* _WHAT YOU HAVE TO DO_: Filter the listing below down to the lines that contain the word "felálló", and copy each of those lines in full.

(AVAILABLE RECORDS begins)

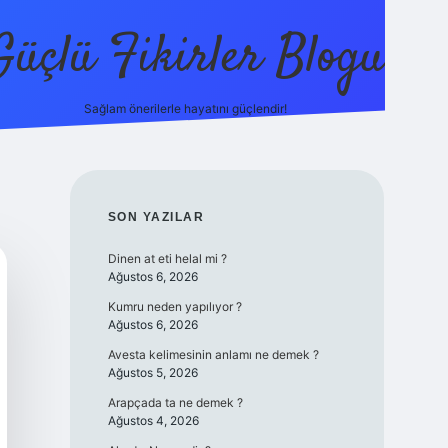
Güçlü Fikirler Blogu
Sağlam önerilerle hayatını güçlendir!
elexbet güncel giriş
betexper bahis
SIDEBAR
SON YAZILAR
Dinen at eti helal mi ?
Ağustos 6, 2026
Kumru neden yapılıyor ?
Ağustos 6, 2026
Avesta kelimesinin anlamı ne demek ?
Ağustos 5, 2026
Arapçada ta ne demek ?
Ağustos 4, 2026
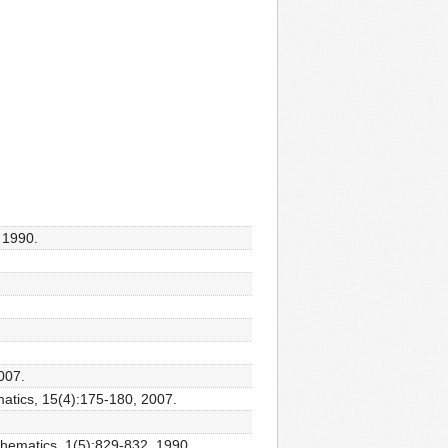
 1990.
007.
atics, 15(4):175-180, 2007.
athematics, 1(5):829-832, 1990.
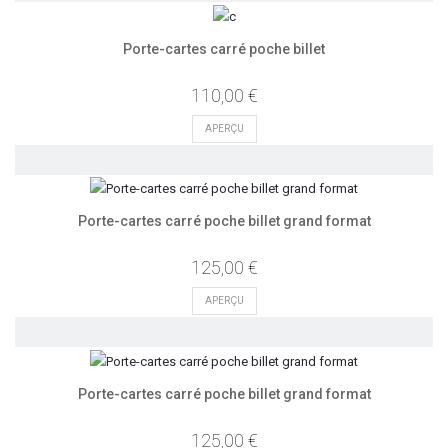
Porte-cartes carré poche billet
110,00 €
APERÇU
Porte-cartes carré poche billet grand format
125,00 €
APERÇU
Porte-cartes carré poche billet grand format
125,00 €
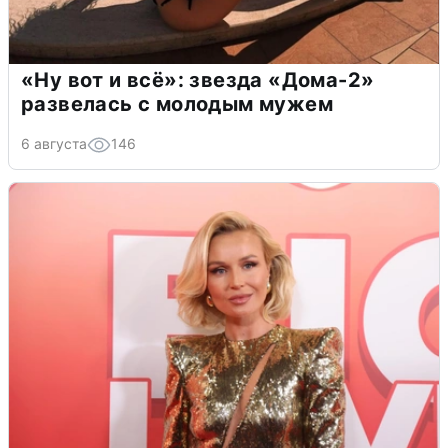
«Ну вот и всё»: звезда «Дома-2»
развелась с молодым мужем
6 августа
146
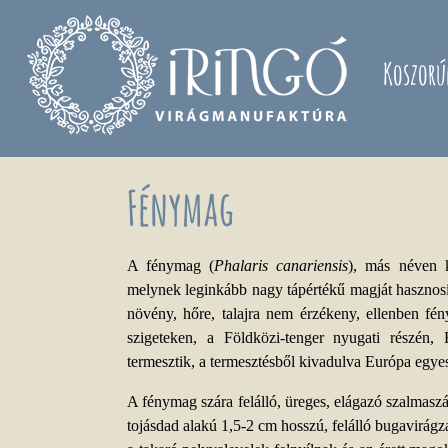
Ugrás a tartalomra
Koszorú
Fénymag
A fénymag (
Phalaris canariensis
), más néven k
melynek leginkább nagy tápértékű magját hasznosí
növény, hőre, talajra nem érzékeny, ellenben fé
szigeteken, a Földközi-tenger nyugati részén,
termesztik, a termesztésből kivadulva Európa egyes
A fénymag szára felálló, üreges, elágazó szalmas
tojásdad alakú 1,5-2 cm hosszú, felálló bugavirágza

(AVAILABLE RECORDS ends)

* _SOLUTION FOR THIS PROBLEM_:
A fénymag szára felálló, üreges, elágazó szalmas
tojásdad alakú 1,5-2 cm hosszú, felálló bugavirágza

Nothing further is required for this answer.